= Goal of the exercise =
Pictures aside, write every record out again word for word.

= Input records =

BEGIN

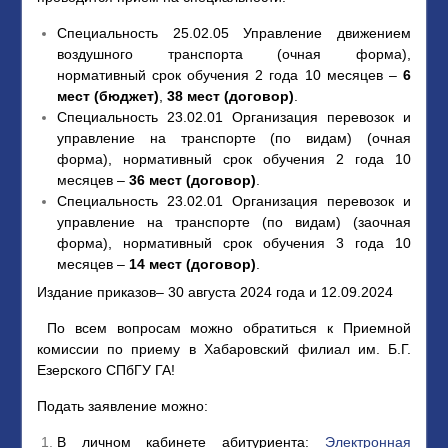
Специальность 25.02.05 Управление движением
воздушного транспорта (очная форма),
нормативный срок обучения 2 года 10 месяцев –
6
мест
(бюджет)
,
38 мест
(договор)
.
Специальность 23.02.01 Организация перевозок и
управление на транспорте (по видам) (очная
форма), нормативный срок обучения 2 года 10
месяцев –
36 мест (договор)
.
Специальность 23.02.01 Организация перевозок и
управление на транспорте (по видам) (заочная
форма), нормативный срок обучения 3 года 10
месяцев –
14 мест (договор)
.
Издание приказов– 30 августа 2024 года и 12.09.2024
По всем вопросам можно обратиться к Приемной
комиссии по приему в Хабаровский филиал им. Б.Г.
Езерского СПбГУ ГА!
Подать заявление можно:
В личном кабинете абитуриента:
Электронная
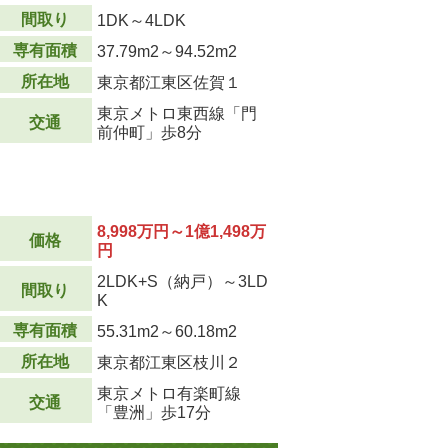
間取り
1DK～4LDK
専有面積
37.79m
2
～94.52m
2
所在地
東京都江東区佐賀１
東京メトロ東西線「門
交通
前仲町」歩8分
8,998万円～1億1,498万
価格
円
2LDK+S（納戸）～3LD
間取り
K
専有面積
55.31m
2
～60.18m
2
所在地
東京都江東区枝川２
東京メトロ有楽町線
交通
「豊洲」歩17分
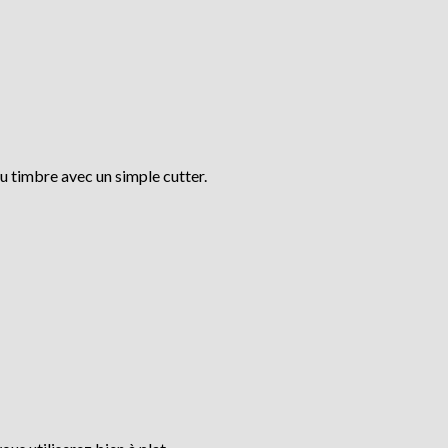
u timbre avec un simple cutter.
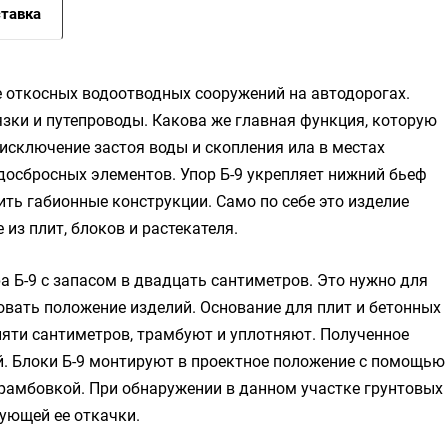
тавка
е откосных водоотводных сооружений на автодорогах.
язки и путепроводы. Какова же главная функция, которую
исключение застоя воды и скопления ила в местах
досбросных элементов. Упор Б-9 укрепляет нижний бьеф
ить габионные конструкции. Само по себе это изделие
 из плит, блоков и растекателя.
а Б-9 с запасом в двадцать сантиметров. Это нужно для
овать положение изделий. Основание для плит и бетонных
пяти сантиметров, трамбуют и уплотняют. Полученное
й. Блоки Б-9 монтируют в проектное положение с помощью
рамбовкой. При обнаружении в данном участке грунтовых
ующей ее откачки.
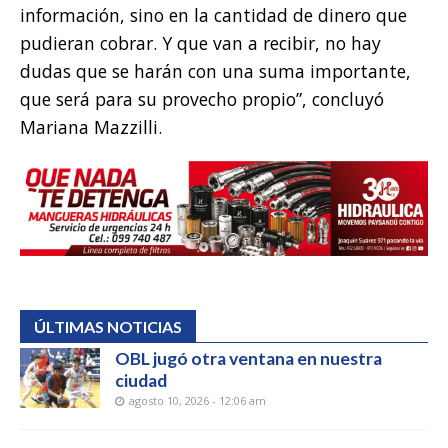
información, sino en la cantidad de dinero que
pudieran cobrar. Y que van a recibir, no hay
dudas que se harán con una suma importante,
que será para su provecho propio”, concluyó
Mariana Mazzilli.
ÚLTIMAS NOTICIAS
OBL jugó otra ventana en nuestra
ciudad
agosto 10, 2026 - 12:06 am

END

= Solution to the exercise =
Специальность 25.02.05 Управление движением
воздушного транспорта (очная форма),
нормативный срок обучения 2 года 10 месяцев –
6
мест
(бюджет)
,
38 мест
(договор)
.
Специальность 23.02.01 Организация перевозок и
управление на транспорте (по видам) (очная
форма), нормативный срок обучения 2 года 10
месяцев –
36 мест (договор)
.
Специальность 23.02.01 Организация перевозок и
управление на транспорте (по видам) (заочная
форма), нормативный срок обучения 3 года 10
месяцев –
14 мест (договор)
.
Издание приказов– 30 августа 2024 года и 12.09.2024
По всем вопросам можно обратиться к Приемной
комиссии по приему в Хабаровский филиал им. Б.Г.
Езерского СПбГУ ГА!
Подать заявление можно:
В личном кабинете абитуриента:
Электронная
間取り
1DK～4LDK
専有面積
37.79m
2
～94.52m
2
所在地
東京都江東区佐賀１
東京メトロ東西線「門
交通
前仲町」歩8分
8,998万円～1億1,498万
価格
円
2LDK+S（納戸）～3LD
間取り
K
専有面積
55.31m
2
～60.18m
2
所在地
東京都江東区枝川２
東京メトロ有楽町線
交通
「豊洲」歩17分
u timbre avec un simple cutter.
тавка
е откосных водоотводных сооружений на автодорогах.
язки и путепроводы. Какова же главная функция, которую
исключение застоя воды и скопления ила в местах
досбросных элементов. Упор Б-9 укрепляет нижний бьеф
ить габионные конструкции. Само по себе это изделие
 из плит, блоков и растекателя.
а Б-9 с запасом в двадцать сантиметров. Это нужно для
овать положение изделий. Основание для плит и бетонных
пяти сантиметров, трамбуют и уплотняют. Полученное
й. Блоки Б-9 монтируют в проектное положение с помощью
рамбовкой. При обнаружении в данном участке грунтовых
ующей ее откачки.
información, sino en la cantidad de dinero que
pudieran cobrar. Y que van a recibir, no hay
dudas que se harán con una suma importante,
que será para su provecho propio”, concluyó
Mariana Mazzilli.
ÚLTIMAS NOTICIAS
OBL jugó otra ventana en nuestra
ciudad
agosto 10, 2026 - 12:06 am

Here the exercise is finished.